§ **TASK REQUIREMENTS**:
- a) In the derby preview, which Everton player will miss the game because he is Cup-tied?
- b) Please write the next part of the derby preview, picking up after its final sentence.

§ **STUDY TEXT**:
────────────────────

The stage is set for Everton's first meeting with Liverpool in the FA Cup semis since 1977, one of the most highly-anticipated and high-stakes derby games in recent times. The entire city of Liverpool has been divided into its blue and red halves over the weeks preceding this 218th game between the two clubs as the respective managers have claimed to be focusing on their Premiership fixtures. However the long wait is now over, and the tension has built up to a fever-pitch, with both teams carrying the heavy weight of expectations into the Saturday noon-time game.To add to that is the fact that the game comes a day before the 23rd anniversary of the Hillsborough disaster and we have a perfect storm of emotion building up for this particular game.
With just hours to go now before kickoff, let's cut through the hype and publicity, name and fame, and get to what really matters - who's going to be playing and what can we expect to happen? Keep it here after the jump for more.
As much as this is a rivalry and brings all the pressure-cooker atmosphere that a derby game brings, it also is an excellent clash of contrasting styles, grit versus skill, determination versus talent, and sheer hard work with nothing left behind. Everton come into the game in fine fettle with four wins in their last five, scoring twelve goals and conceding only two in the process. Liverpool have been miserable with only two wins in their last ten Premiership games. Now take that all the information regarding the form book and anything else about the current goings-on and pile neatly on your desk, and then dispose of it in the nearest wastepaper basket. For a game like this, nothing else matters. An FA Cup semi-final is a rare and treasured game in any player's heart, while a derby game is played with equal amounts of passion and fervor. But a derby Cup semi? Any player you ask will tell you that they would come back from the dead to play that fixture were they named in the starting XI.
Team News -
David Moyes is going to be missing the services of Steven Pienaar on the left side of midfield as he is Cup-tied, a double blow especially since his partnership with Leighton Baines has been a primary source of creativity for the Blues. Midfielder Jack Rodwell has suffered a relapse to his hamstring injury and will not be in the squad. Baines as well as Darron Gibson, Tim Cahill and the Davor Suker-esque striker Nikica Jelavic were all rested for Everton's Easter Monday game against Sunderland and should be ready to go Saturday.

────────────────────

§ **THE DATA**:
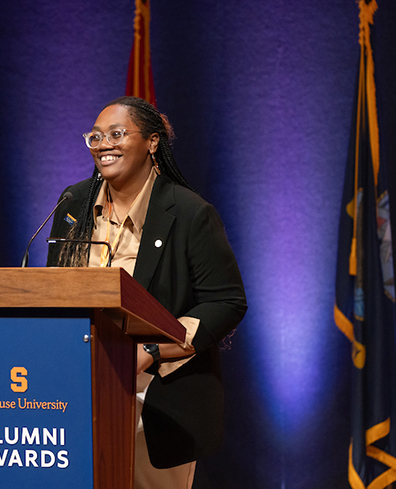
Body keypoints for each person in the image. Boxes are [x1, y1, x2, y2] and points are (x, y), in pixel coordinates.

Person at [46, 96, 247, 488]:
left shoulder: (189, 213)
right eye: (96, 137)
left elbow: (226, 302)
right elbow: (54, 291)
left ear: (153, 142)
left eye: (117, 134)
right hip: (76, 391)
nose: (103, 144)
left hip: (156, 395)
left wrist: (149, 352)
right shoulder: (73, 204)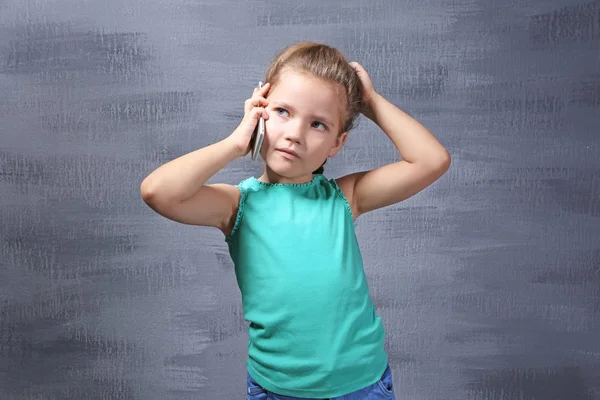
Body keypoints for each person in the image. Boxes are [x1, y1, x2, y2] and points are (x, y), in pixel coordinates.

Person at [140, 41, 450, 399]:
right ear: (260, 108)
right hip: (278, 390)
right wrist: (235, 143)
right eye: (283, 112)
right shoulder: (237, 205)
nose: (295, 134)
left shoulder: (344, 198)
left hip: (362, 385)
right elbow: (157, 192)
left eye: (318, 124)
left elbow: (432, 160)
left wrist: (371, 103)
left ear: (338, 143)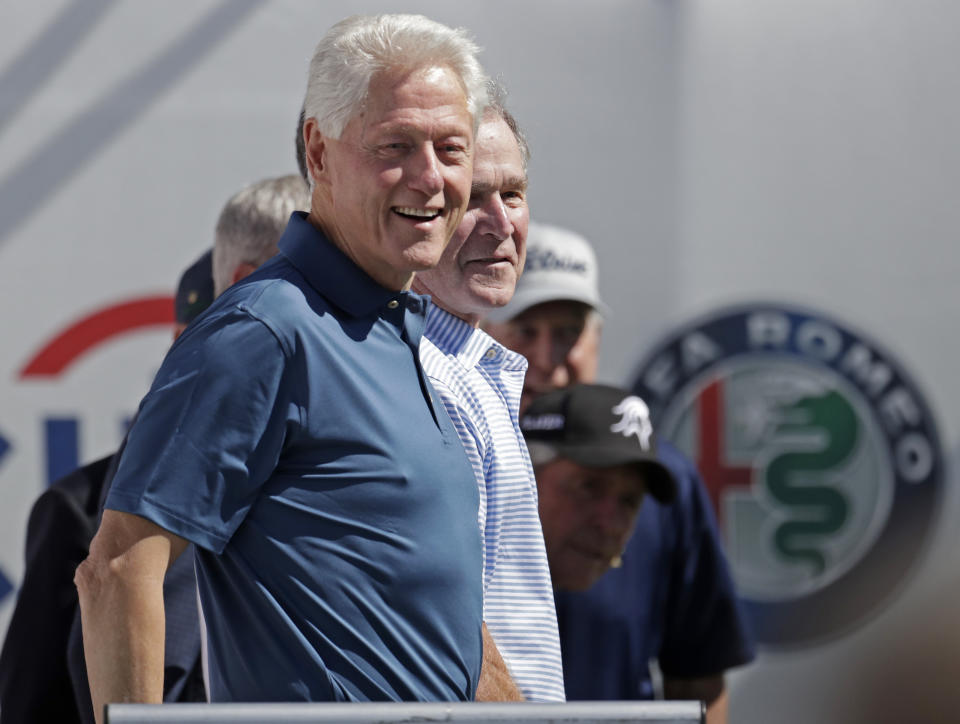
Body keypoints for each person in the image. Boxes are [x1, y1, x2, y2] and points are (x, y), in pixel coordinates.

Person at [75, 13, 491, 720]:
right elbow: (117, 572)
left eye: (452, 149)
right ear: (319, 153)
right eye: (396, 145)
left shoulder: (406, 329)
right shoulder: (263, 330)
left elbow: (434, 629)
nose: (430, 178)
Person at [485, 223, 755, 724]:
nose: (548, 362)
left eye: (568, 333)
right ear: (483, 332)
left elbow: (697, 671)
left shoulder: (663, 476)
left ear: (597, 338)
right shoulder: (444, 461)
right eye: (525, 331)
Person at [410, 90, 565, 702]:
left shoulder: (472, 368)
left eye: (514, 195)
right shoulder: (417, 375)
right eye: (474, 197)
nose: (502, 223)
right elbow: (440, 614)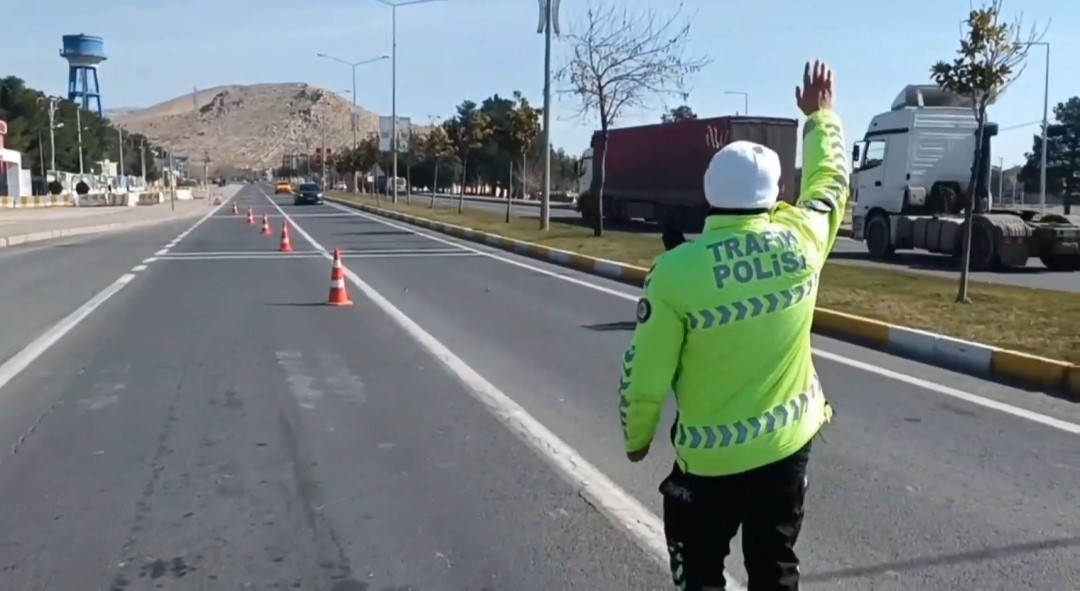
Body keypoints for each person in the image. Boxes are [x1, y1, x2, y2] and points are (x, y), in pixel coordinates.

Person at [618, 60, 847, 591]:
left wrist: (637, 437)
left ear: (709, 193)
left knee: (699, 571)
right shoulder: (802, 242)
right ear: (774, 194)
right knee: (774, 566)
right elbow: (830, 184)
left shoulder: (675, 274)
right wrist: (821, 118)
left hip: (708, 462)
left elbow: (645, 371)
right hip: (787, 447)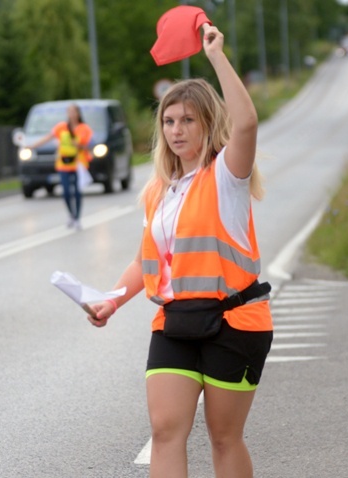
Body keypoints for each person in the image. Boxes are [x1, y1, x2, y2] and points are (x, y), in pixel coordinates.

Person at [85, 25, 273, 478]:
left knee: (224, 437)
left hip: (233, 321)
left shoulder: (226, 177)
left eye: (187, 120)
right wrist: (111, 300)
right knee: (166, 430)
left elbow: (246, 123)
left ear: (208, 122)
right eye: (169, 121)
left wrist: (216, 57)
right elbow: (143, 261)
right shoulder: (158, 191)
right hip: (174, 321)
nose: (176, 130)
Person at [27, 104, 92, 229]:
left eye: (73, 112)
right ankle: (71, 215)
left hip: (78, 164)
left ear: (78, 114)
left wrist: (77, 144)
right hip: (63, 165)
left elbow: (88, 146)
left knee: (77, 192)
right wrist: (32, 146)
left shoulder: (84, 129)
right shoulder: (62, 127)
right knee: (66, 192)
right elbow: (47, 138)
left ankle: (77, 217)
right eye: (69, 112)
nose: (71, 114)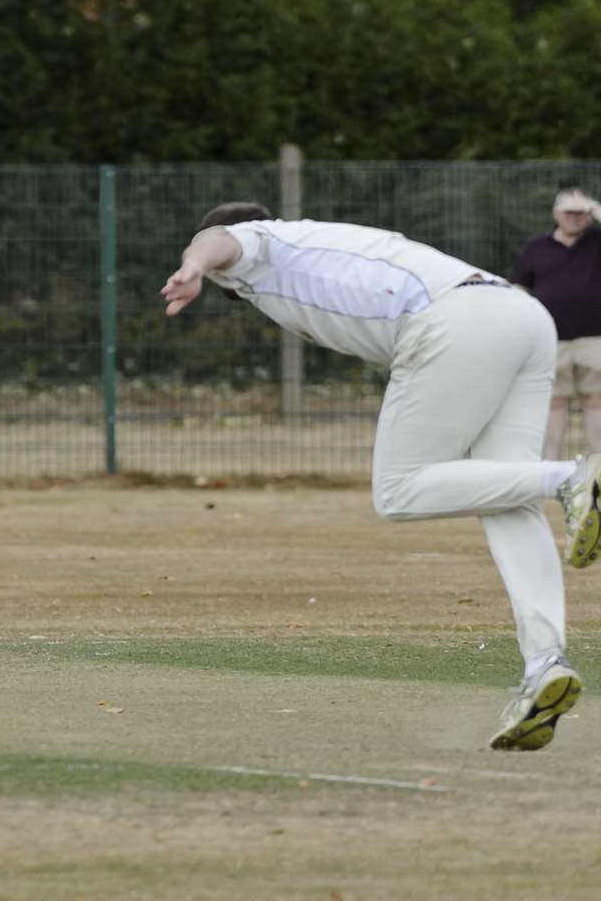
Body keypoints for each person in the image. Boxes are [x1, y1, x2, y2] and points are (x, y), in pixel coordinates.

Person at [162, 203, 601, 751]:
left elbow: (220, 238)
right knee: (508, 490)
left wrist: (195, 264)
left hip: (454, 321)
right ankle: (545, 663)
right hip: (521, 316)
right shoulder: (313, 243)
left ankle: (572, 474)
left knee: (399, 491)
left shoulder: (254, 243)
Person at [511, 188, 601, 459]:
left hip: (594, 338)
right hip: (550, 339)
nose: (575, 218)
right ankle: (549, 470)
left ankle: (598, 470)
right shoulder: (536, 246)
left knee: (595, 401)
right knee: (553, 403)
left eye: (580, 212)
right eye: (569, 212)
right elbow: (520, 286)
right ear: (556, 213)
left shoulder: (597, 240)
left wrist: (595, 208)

────────────────────

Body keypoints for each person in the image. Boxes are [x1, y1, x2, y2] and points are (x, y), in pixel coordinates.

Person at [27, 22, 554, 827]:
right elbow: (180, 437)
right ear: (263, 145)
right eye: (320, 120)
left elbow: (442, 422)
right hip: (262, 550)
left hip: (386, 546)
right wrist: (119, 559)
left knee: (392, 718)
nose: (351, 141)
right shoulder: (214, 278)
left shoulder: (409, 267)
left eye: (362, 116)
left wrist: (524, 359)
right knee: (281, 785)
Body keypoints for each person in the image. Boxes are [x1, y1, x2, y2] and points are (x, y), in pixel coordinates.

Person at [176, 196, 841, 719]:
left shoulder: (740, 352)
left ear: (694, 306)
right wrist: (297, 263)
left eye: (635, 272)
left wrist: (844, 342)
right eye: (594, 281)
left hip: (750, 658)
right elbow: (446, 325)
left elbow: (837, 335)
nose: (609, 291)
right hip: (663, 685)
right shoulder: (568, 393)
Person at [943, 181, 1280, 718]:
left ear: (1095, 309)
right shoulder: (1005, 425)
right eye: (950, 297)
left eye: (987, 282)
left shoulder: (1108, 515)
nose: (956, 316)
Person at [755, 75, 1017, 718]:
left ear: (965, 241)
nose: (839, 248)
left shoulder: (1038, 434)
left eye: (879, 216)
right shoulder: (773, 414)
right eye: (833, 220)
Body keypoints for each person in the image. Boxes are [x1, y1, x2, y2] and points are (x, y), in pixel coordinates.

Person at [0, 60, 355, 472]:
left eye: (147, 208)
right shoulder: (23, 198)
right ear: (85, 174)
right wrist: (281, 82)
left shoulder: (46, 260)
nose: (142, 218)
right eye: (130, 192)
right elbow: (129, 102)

────────────────────

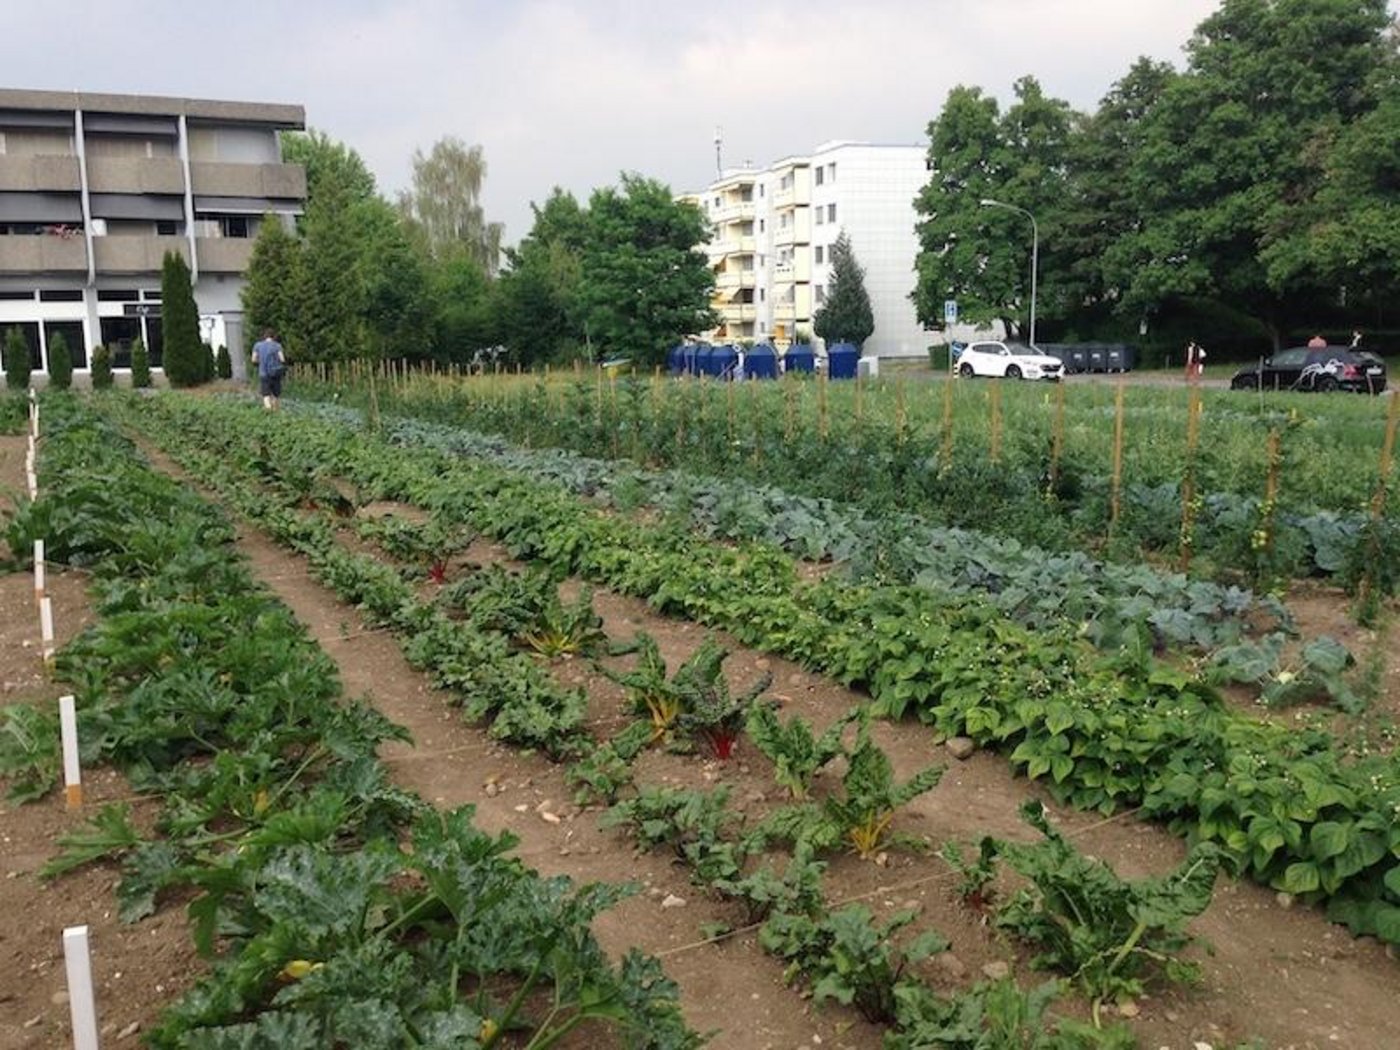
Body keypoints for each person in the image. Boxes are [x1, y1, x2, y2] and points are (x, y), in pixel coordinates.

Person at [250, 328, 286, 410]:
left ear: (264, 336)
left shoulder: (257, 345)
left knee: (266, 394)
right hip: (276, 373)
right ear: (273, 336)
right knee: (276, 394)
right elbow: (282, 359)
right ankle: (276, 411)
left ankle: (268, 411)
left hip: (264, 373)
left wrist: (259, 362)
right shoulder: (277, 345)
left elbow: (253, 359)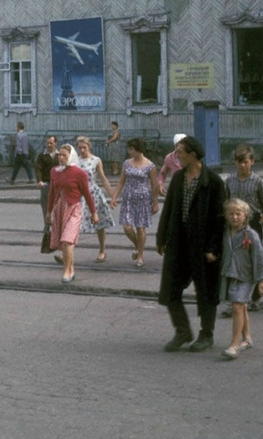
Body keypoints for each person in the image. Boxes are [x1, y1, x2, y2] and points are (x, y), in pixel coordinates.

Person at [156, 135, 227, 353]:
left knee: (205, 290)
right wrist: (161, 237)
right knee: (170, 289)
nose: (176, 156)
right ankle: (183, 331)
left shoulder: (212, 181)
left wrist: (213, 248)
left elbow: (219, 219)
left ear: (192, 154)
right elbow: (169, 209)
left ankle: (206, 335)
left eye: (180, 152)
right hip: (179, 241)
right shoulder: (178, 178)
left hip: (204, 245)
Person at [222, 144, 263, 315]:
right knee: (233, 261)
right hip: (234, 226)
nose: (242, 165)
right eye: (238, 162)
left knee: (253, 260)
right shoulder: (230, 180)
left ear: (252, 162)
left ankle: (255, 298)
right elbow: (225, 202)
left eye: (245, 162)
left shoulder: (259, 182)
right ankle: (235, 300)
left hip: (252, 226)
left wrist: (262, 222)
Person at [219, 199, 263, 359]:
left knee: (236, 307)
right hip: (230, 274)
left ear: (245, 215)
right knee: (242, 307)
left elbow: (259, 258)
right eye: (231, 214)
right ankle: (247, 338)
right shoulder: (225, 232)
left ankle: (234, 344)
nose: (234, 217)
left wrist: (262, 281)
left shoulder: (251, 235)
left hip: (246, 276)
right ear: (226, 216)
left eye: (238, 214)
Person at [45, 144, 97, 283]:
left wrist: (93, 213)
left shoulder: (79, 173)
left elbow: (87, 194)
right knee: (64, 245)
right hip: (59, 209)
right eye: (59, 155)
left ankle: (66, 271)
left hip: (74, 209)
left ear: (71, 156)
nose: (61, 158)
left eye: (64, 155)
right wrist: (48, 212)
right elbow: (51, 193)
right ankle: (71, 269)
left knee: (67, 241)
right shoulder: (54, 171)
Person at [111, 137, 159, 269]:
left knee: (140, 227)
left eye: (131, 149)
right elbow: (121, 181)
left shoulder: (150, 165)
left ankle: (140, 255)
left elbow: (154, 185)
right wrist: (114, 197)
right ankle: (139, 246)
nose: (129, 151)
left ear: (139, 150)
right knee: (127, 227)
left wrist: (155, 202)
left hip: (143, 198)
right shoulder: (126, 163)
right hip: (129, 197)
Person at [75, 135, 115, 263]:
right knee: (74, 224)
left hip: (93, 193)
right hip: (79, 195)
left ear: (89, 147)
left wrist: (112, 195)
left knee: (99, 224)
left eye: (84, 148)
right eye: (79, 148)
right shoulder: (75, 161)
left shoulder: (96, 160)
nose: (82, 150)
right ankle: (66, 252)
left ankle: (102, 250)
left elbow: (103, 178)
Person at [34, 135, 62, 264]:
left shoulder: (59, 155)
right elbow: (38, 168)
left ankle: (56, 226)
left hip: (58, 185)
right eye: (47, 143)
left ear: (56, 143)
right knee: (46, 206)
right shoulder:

────────────────────

§ **ANSWERS BELOW**:
- a) Steven Pienaar.

- b)
Kenny Dalglish has had a tumultuous build-up to the game, losing the services of starting goalie Pepe Reina and backup Alexander Doni through suspension, as well as the news that director of football at Anfield Damien Comolli has left the club. Both Charlie Adam and Lucas Leiva are long-term casualties and will miss the game.
Keys To The Game -
The Blues will be looking to start fast, throwing everything they have at Liverpool's goal especially considering that Jones is not a regular starter between the sticks and looked suspect against Blackburn on Tuesday. Jelavic should be an automatic start at striker while Cahill has had a revival of sorts in recent times in his role of attacking midfielder pressing the opponents deep in their half. The signing of Gibson and his solid play in the middle of the park has allowed Marouane Fellaini more creative license in the offensive half. These three will need to be at their best for Everton to have any chance of holding the ball and controlling the game.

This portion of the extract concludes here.